** START Data for this exercise **

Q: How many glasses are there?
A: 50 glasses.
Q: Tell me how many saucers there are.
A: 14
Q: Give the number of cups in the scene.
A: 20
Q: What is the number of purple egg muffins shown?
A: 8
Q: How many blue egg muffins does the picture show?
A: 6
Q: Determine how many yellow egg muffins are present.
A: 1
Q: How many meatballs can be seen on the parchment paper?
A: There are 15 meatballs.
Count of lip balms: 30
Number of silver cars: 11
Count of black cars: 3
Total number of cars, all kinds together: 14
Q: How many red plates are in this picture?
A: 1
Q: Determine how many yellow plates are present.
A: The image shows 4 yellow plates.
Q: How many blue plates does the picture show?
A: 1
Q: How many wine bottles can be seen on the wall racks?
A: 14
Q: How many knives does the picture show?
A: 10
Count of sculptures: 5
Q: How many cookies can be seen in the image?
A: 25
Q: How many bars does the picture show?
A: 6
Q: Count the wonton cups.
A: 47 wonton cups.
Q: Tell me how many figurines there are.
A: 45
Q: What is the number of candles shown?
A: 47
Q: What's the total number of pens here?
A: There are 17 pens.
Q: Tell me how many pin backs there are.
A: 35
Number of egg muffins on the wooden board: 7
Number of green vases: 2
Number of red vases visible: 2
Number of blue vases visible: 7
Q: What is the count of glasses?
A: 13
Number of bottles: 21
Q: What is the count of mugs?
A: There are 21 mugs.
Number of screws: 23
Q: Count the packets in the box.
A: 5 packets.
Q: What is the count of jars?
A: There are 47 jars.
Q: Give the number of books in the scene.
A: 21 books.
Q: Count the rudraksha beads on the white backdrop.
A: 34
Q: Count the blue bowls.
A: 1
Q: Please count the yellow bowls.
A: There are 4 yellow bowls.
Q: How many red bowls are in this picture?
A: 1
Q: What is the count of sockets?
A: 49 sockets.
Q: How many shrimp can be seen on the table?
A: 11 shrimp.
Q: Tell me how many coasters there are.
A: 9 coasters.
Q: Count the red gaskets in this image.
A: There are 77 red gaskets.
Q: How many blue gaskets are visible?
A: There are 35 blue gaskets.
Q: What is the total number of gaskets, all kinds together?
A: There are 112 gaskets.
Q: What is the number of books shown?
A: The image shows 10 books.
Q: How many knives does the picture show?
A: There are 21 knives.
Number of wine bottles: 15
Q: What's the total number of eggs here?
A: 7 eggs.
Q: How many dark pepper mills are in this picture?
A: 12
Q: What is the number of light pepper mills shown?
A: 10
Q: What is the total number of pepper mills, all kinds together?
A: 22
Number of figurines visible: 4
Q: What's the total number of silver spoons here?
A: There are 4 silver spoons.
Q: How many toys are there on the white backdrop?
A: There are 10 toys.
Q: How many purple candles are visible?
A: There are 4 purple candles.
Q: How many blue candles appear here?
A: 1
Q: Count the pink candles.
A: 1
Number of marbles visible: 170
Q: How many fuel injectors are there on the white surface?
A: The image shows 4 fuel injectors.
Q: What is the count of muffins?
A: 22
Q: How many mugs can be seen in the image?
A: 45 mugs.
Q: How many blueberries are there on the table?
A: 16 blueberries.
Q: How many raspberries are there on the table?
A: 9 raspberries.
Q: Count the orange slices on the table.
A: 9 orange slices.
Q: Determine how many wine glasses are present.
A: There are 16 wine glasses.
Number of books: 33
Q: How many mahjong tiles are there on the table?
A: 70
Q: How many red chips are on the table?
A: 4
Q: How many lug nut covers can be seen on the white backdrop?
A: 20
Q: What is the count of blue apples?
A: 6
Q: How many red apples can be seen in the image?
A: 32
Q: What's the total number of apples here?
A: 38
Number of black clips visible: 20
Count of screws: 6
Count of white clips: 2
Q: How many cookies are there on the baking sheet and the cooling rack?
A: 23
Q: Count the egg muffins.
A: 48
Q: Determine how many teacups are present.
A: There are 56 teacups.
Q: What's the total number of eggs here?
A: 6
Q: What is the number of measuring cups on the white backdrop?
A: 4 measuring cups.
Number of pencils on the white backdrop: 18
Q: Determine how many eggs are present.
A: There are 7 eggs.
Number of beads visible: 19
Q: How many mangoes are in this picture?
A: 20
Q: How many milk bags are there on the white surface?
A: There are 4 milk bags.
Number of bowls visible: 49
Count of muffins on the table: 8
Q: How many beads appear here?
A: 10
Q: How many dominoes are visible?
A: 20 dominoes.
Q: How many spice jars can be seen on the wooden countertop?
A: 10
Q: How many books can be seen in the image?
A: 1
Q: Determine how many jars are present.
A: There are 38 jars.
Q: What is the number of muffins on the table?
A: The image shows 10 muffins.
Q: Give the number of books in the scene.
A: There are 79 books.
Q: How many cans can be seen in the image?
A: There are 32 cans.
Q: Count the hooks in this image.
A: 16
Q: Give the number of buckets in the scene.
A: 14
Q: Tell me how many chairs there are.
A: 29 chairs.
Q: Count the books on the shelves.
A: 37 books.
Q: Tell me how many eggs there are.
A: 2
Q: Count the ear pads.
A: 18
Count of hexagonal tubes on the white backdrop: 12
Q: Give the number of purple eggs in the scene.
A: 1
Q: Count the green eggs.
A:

** END Data for this exercise **

▶ _Written instruction_:
Rewrite these lines with "egg muffins" swapped for "frittata bites" wherever it occurs, and leave everything else as it is.

▶ _Answer_:
Q: How many glasses are there?
A: 50 glasses.
Q: Tell me how many saucers there are.
A: 14
Q: Give the number of cups in the scene.
A: 20
Q: What is the number of purple frittata bites shown?
A: 8
Q: How many blue frittata bites does the picture show?
A: 6
Q: Determine how many yellow frittata bites are present.
A: 1
Q: How many meatballs can be seen on the parchment paper?
A: There are 15 meatballs.
Count of lip balms: 30
Number of silver cars: 11
Count of black cars: 3
Total number of cars, all kinds together: 14
Q: How many red plates are in this picture?
A: 1
Q: Determine how many yellow plates are present.
A: The image shows 4 yellow plates.
Q: How many blue plates does the picture show?
A: 1
Q: How many wine bottles can be seen on the wall racks?
A: 14
Q: How many knives does the picture show?
A: 10
Count of sculptures: 5
Q: How many cookies can be seen in the image?
A: 25
Q: How many bars does the picture show?
A: 6
Q: Count the wonton cups.
A: 47 wonton cups.
Q: Tell me how many figurines there are.
A: 45
Q: What is the number of candles shown?
A: 47
Q: What's the total number of pens here?
A: There are 17 pens.
Q: Tell me how many pin backs there are.
A: 35
Number of frittata bites on the wooden board: 7
Number of green vases: 2
Number of red vases visible: 2
Number of blue vases visible: 7
Q: What is the count of glasses?
A: 13
Number of bottles: 21
Q: What is the count of mugs?
A: There are 21 mugs.
Number of screws: 23
Q: Count the packets in the box.
A: 5 packets.
Q: What is the count of jars?
A: There are 47 jars.
Q: Give the number of books in the scene.
A: 21 books.
Q: Count the rudraksha beads on the white backdrop.
A: 34
Q: Count the blue bowls.
A: 1
Q: Please count the yellow bowls.
A: There are 4 yellow bowls.
Q: How many red bowls are in this picture?
A: 1
Q: What is the count of sockets?
A: 49 sockets.
Q: How many shrimp can be seen on the table?
A: 11 shrimp.
Q: Tell me how many coasters there are.
A: 9 coasters.
Q: Count the red gaskets in this image.
A: There are 77 red gaskets.
Q: How many blue gaskets are visible?
A: There are 35 blue gaskets.
Q: What is the total number of gaskets, all kinds together?
A: There are 112 gaskets.
Q: What is the number of books shown?
A: The image shows 10 books.
Q: How many knives does the picture show?
A: There are 21 knives.
Number of wine bottles: 15
Q: What's the total number of eggs here?
A: 7 eggs.
Q: How many dark pepper mills are in this picture?
A: 12
Q: What is the number of light pepper mills shown?
A: 10
Q: What is the total number of pepper mills, all kinds together?
A: 22
Number of figurines visible: 4
Q: What's the total number of silver spoons here?
A: There are 4 silver spoons.
Q: How many toys are there on the white backdrop?
A: There are 10 toys.
Q: How many purple candles are visible?
A: There are 4 purple candles.
Q: How many blue candles appear here?
A: 1
Q: Count the pink candles.
A: 1
Number of marbles visible: 170
Q: How many fuel injectors are there on the white surface?
A: The image shows 4 fuel injectors.
Q: What is the count of muffins?
A: 22
Q: How many mugs can be seen in the image?
A: 45 mugs.
Q: How many blueberries are there on the table?
A: 16 blueberries.
Q: How many raspberries are there on the table?
A: 9 raspberries.
Q: Count the orange slices on the table.
A: 9 orange slices.
Q: Determine how many wine glasses are present.
A: There are 16 wine glasses.
Number of books: 33
Q: How many mahjong tiles are there on the table?
A: 70
Q: How many red chips are on the table?
A: 4
Q: How many lug nut covers can be seen on the white backdrop?
A: 20
Q: What is the count of blue apples?
A: 6
Q: How many red apples can be seen in the image?
A: 32
Q: What's the total number of apples here?
A: 38
Number of black clips visible: 20
Count of screws: 6
Count of white clips: 2
Q: How many cookies are there on the baking sheet and the cooling rack?
A: 23
Q: Count the frittata bites.
A: 48
Q: Determine how many teacups are present.
A: There are 56 teacups.
Q: What's the total number of eggs here?
A: 6
Q: What is the number of measuring cups on the white backdrop?
A: 4 measuring cups.
Number of pencils on the white backdrop: 18
Q: Determine how many eggs are present.
A: There are 7 eggs.
Number of beads visible: 19
Q: How many mangoes are in this picture?
A: 20
Q: How many milk bags are there on the white surface?
A: There are 4 milk bags.
Number of bowls visible: 49
Count of muffins on the table: 8
Q: How many beads appear here?
A: 10
Q: How many dominoes are visible?
A: 20 dominoes.
Q: How many spice jars can be seen on the wooden countertop?
A: 10
Q: How many books can be seen in the image?
A: 1
Q: Determine how many jars are present.
A: There are 38 jars.
Q: What is the number of muffins on the table?
A: The image shows 10 muffins.
Q: Give the number of books in the scene.
A: There are 79 books.
Q: How many cans can be seen in the image?
A: There are 32 cans.
Q: Count the hooks in this image.
A: 16
Q: Give the number of buckets in the scene.
A: 14
Q: Tell me how many chairs there are.
A: 29 chairs.
Q: Count the books on the shelves.
A: 37 books.
Q: Tell me how many eggs there are.
A: 2
Q: Count the ear pads.
A: 18
Count of hexagonal tubes on the white backdrop: 12
Q: Give the number of purple eggs in the scene.
A: 1
Q: Count the green eggs.
A:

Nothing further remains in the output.